After more than 13 years of growing by an average 1.3 per cent per annum, the South Burnett’s population has gone into decline since 2014, according to Australian Bureau Of Statistics data.

There are now 124 fewer people in the region than there were four years ago, with the South Burnett’s population dropping from 32,699 in mid-2013 to 32,574 by June last year.

This is well below the anticipated 33,759 to 36,164 regional population the State Government was forecasting in 2009.

It is also a trend none of our neighbours shares.

The same ABS data shows that Somerset, Toowoomba, Western Downs, the North Burnett and Gympie council areas have all experienced population growth of between 1.7 per cent and 5.3 per cent during the same four years.

The reasons for the region’s population decline are unclear, but one possibility is the South Burnett is being impacted by the same “demographic bubble” that has been causing the populations of some Brisbane suburbs to decline over the past five years.
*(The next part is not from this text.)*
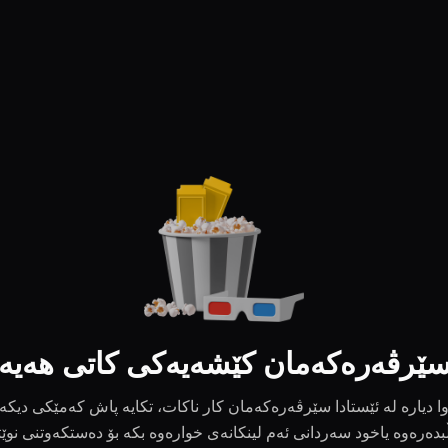
ێرڤەرەکەمان کێشەیەکی کاتی هەیە
ا دیارە لە ئێستادا سێرڤەرەکەمان کار ناکات، تکایە پاش کەمێکی دیکە
بدەرەوە یاخود سەردانی ئەم لینکانەی خوارەوە بکە بۆ دەستکەوتنی نوێ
Brisbane’s population is estimated to have expanded by 23.7 per cent between 2006 and 2016, with the populations of some high-rise suburbs such as South Brisbane, Hamilton, Newstead and Fortitude Valley surging as much as 52 per cent.
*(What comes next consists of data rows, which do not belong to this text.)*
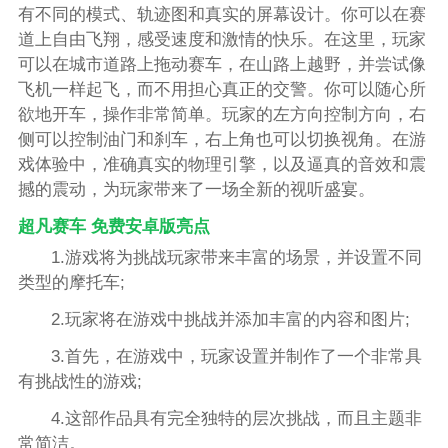
有不同的模式、轨迹图和真实的屏幕设计。你可以在赛
道上自由飞翔，感受速度和激情的快乐。在这里，玩家
可以在城市道路上拖动赛车，在山路上越野，并尝试像
飞机一样起飞，而不用担心真正的交警。你可以随心所
欲地开车，操作非常简单。玩家的左方向控制方向，右
侧可以控制油门和刹车，右上角也可以切换视角。在游
戏体验中，准确真实的物理引擎，以及逼真的音效和震
撼的震动，为玩家带来了一场全新的视听盛宴。
超凡赛车 免费安卓版亮点
1.游戏将为挑战玩家带来丰富的场景，并设置不同
类型的摩托车;
2.玩家将在游戏中挑战并添加丰富的内容和图片;
3.首先，在游戏中，玩家设置并制作了一个非常具
有挑战性的游戏;
4.这部作品具有完全独特的层次挑战，而且主题非
常简洁。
But other Brisbane suburbs – such as Riverview, Woodridge, Kenmore, Alexandra Hills and Slacks Creek – have had population declines of between 1.1 per cent and 8.7 per cent over the past five years.

Demographers believe the root cause of these declines is they all have an ageing population, which leads to a large number of single-person households.

Nearly 20 per cent of residents at Riverview are aged over 65 years, ABS data shows, and other declining Brisbane suburbs are similar.

In the South Burnett, 22.9 per cent of residents were aged over 65 in 2016.

This compares with 18.66 per cent in 2011, 16.11 per cent in 2006 and 13.9 per cent in 2001.

The number of single-person households in the region also grew from 23.75 per cent in 2001 to 28.22 per cent in 2016, a net increase of more than 1000 homes.

Population decline is important because it affects regional economies.

For example, councils do not have a growing base of ratepayers across which to spread costs, so the impacts of rate rises on individual households steadily gets stronger.

Local businesses have fewer customers to sell to, which in turn limits their ability to create jobs. And, in some cases, it can force them to close their doors.

And since many State and Federal government services are funded based on population, a declining population base can lead to cutbacks in government funding and fewer services, not more, if the decline isn’t halted.